• Available data:
☆ ☆ ☆

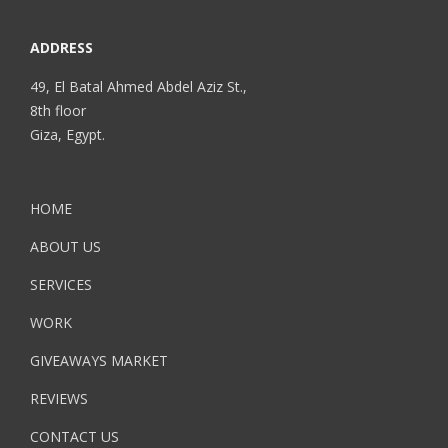
ADDRESS
49, El Batal Ahmed Abdel Aziz St.,
8th floor
Giza, Egypt.
HOME
ABOUT US
SERVICES
WORK
GIVEAWAYS MARKET
REVIEWS
CONTACT US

☆ ☆ ☆

• Task instructions:
Write out the records exactly. Do not carry the pictures over.

• Exercise output:
ADDRESS
49, El Batal Ahmed Abdel Aziz St.,
8th floor
Giza, Egypt.
HOME
ABOUT US
SERVICES
WORK
GIVEAWAYS MARKET
REVIEWS
CONTACT US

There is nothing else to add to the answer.